Front Artif Intell. 2025 Jan 9;7:1498956. doi: 10.3389/frai.2024.1498956. eCollection 2024.
Active learning can significantly decrease the labeling cost of deep learning workflows by prioritizing the limited labeling budget to high-impact data points that have the highest positive impact on model accuracy. Active learning is especially useful for semantic segmentation tasks where we can selectively label only a few high-impact regions within these high-impact images. Most established regional active learning algorithms deploy a static-budget querying strategy where a fixed percentage of regions are queried in each image. A static budget could result in over- or under-labeling images as the number of high-impact regions in each image can vary.

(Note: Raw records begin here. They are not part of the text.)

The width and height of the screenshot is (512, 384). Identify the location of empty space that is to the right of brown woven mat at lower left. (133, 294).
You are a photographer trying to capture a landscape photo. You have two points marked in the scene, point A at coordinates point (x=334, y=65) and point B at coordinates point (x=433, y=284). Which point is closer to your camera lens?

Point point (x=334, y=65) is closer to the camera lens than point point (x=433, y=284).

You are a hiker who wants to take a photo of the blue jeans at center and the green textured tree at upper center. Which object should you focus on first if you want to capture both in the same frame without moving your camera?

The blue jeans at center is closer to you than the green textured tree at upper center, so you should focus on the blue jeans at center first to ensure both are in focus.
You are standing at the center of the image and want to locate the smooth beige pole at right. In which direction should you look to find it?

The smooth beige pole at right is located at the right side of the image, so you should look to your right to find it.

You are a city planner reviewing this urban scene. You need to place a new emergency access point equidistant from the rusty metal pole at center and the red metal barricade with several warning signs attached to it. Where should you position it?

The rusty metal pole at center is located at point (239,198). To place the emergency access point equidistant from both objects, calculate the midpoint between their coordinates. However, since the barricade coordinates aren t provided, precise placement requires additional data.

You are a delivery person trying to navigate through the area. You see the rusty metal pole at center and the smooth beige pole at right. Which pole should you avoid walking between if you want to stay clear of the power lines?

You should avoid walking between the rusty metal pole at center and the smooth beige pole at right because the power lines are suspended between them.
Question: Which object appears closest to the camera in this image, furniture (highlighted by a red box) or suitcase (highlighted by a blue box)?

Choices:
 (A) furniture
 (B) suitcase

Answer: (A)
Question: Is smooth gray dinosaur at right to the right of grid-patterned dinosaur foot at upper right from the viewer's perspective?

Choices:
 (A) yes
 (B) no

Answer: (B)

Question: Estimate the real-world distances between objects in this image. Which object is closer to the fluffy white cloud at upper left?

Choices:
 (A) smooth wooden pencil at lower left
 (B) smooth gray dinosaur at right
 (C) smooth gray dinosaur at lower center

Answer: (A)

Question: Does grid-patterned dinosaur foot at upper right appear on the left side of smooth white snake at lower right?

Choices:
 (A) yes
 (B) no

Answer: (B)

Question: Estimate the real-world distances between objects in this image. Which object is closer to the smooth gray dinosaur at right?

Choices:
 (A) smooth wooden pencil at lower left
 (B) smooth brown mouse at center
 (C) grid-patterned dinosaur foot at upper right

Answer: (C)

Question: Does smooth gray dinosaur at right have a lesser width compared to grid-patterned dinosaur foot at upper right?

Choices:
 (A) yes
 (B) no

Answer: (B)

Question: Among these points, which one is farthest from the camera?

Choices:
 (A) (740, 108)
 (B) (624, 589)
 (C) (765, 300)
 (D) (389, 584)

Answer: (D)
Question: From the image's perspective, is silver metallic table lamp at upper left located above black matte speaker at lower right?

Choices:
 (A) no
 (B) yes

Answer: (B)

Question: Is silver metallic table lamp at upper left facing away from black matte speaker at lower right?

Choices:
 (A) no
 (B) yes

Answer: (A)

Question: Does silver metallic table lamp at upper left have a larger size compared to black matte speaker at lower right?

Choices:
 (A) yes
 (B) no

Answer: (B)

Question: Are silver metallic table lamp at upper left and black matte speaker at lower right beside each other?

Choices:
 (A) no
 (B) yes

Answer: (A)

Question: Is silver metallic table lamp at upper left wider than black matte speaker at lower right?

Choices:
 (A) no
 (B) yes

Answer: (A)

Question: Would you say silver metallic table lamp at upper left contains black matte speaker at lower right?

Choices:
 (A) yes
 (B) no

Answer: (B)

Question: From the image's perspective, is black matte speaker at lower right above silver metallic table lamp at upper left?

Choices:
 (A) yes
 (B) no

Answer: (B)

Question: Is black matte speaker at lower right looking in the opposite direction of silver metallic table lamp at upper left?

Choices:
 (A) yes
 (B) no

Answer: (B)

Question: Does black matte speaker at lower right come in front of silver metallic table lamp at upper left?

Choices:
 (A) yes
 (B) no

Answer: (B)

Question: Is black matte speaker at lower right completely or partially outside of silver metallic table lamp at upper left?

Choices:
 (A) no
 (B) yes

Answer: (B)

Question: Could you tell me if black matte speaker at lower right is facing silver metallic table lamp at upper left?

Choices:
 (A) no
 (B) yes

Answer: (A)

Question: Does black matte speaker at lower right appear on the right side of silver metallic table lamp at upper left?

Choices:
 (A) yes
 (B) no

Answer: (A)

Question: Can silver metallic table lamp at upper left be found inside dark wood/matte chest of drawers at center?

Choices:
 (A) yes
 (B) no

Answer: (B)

In this paper, we present a novel dynamic-budget superpixel querying strategy that can query the optimal numbers of high-uncertainty superpixels in an image to improve the querying efficiency of regional active learning algorithms designed for semantic segmentation.
For two distinct datasets, we show that by allowing a dynamic budget for each image, the active learning algorithm is more effective compared to static-budget querying at the same low total labeling budget. We investigate both low- and high-budget scenarios and the impact of superpixel size on our dynamic active learning scheme. In a low-budget scenario, our dynamic-budget querying outperforms static-budget querying by 5.6% mIoU on a specialized agriculture field image dataset and 2.4% mIoU on Cityscapes.

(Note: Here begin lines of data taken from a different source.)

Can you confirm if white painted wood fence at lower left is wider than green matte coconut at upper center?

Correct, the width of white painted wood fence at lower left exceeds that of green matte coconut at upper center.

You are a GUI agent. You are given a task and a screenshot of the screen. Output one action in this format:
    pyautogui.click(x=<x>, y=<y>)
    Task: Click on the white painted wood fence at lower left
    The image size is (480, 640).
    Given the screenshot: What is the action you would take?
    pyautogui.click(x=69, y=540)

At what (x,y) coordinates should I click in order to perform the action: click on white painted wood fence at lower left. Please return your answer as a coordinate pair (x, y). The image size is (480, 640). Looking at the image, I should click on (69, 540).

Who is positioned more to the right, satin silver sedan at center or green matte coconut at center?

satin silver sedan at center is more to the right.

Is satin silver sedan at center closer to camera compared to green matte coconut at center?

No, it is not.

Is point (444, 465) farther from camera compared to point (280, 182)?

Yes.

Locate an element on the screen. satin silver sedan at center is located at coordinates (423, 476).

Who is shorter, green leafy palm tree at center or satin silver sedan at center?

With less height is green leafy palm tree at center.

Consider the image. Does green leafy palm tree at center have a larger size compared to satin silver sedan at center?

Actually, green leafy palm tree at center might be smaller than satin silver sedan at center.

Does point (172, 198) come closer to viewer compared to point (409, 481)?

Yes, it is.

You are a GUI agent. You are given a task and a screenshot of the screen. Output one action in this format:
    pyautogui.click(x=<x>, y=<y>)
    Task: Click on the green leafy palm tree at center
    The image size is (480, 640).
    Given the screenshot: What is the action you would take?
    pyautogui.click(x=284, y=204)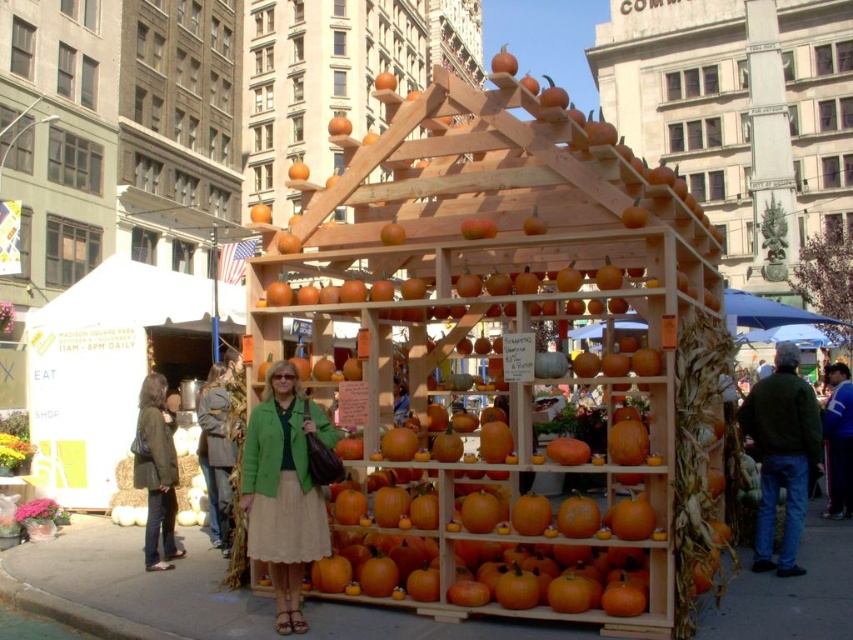
Question: Considering the relative positions of green fabric jacket at center and blue fleece jacket at lower right in the image provided, where is green fabric jacket at center located with respect to blue fleece jacket at lower right?

Choices:
 (A) right
 (B) left

Answer: (B)

Question: Among these points, which one is farthest from the camera?

Choices:
 (A) [851, 397]
 (B) [144, 412]

Answer: (A)

Question: Which point appears farthest from the camera in this image?

Choices:
 (A) click(x=770, y=532)
 (B) click(x=171, y=518)

Answer: (B)

Question: Can you confirm if green fabric jacket at center is positioned below blue fleece jacket at lower right?

Choices:
 (A) no
 (B) yes

Answer: (B)

Question: Which of the following is the farthest from the observer?

Choices:
 (A) (828, 500)
 (B) (144, 548)
 (C) (264, 387)
 (D) (788, 387)

Answer: (A)

Question: Observing the image, what is the correct spatial positioning of matte green jacket at lower left in reference to blue fleece jacket at lower right?

Choices:
 (A) above
 (B) below

Answer: (B)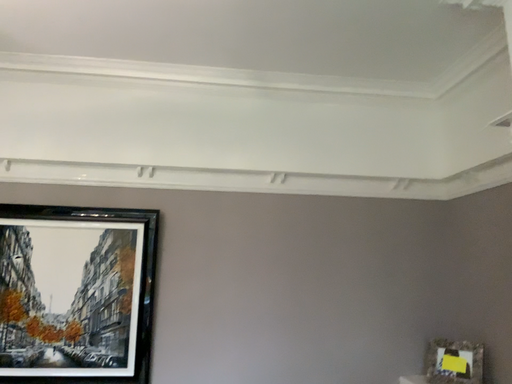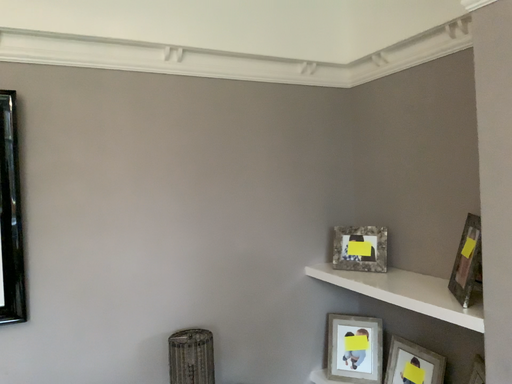
Question: How did the camera likely rotate when shooting the video?

Choices:
 (A) rotated upward
 (B) rotated downward

Answer: (B)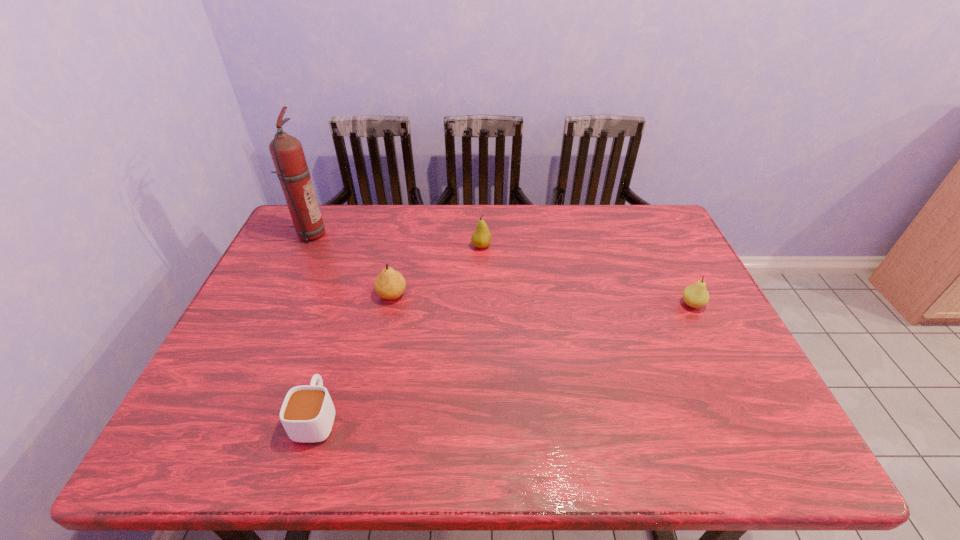
Image resolution: width=960 pixels, height=540 pixels. In order to click on object that is positioned at the right edge in this screenshot , I will do point(696,295).

This screenshot has width=960, height=540. I want to click on object present at the far left corner, so click(x=286, y=151).

At what (x,y) coordinates should I click in order to perform the action: click on free location at the far edge. Please return your answer as a coordinate pair (x, y). The image size is (960, 540). Looking at the image, I should click on (395, 240).

Identify the location of vacant space at the near edge of the desktop. (539, 447).

Locate an element on the screen. The width and height of the screenshot is (960, 540). free space at the right edge of the desktop is located at coordinates (761, 419).

In order to click on vacant space at the far left corner of the desktop in this screenshot , I will do `click(295, 232)`.

Where is `free region at the far right corner of the desktop`? free region at the far right corner of the desktop is located at coordinates (659, 225).

Locate an element on the screen. The image size is (960, 540). free spot between the nearest object and the fire extinguisher is located at coordinates (313, 325).

I want to click on free space between the fourth object from left to right and the nearest object, so click(x=399, y=331).

This screenshot has height=540, width=960. I want to click on vacant space in between the third object from right to left and the second pear from left to right, so click(x=437, y=271).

The presented dynamic-budget querying strategy is simple, effective, and can be easily adapted to other regional active learning algorithms to further improve the data efficiency of semantic segmentation tasks.
主动学习可以通过将有限的标注预算优先分配给对模型准确性有最大积极影响的高影响力数据点,从而显著降低深度学习工作流程的标注成本。主动学习对于语义分割任务特别有用,在这些任务中,我们可以仅选择性地标注这些高影响力图像中的少数高影响力区域。大多数已有的区域主动学习算法采用静态预算查询策略,即在每张图像中查询固定百分比的区域。由于每张图像中高影响力区域的数量可能不同,静态预算可能导致图像标注过多或过少。
在本文中,我们提出了一种新颖的动态预算超像素查询策略,该策略可以查询图像中高不确定性超像素的最佳数量,以提高为语义分割设计的区域主动学习算法的查询效率。
对于两个不同的数据集,我们表明,在相同的低总标注预算下,通过为每张图像允许动态预算,主动学习算法比静态预算查询更有效。我们研究了低预算和高预算场景以及超像素大小对我们的动态主动学习方案的影响。在低预算场景中,我们的动态预算查询在专门的农业领域图像数据集上比静态预算查询的平均交并比(mIoU)高5.6%,在Cityscapes数据集上高2.4%。
所提出的动态预算查询策略简单、有效,并且可以很容易地应用于其他区域主动学习算法,以进一步提高语义分割任务的数据效率。